[Exercise aim]: Give back each entry exactly as written, apart from the pictures.
= = = = = = =
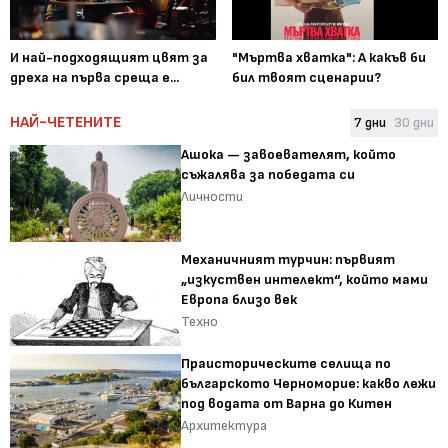
И най-подходящият цвят за
"Мъртва хватка": А какъв би
дреха на първа среща е...
бил твоят сценарии?
НАЙ-ЧЕТЕНИТЕ
7 дни
30 дни
Ашока — завоевателят, който
съжалява за победата си
Личности
Механичният турчин: първият
„изкуствен интелект“, който мами
Европа близо век
Техно
Праисторическите селища по
българското Черноморие: какво лежи
под водата от Варна до Китен
Архитектура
= = = = = = =
[Result below]:
И най-подходящият цвят за
"Мъртва хватка": А какъв би
дреха на първа среща е...
бил твоят сценарии?
НАЙ-ЧЕТЕНИТЕ
7 дни
30 дни
Ашока — завоевателят, който
съжалява за победата си
Личности
Механичният турчин: първият
„изкуствен интелект“, който мами
Европа близо век
Техно
Праисторическите селища по
българското Черноморие: какво лежи
под водата от Варна до Китен
Архитектура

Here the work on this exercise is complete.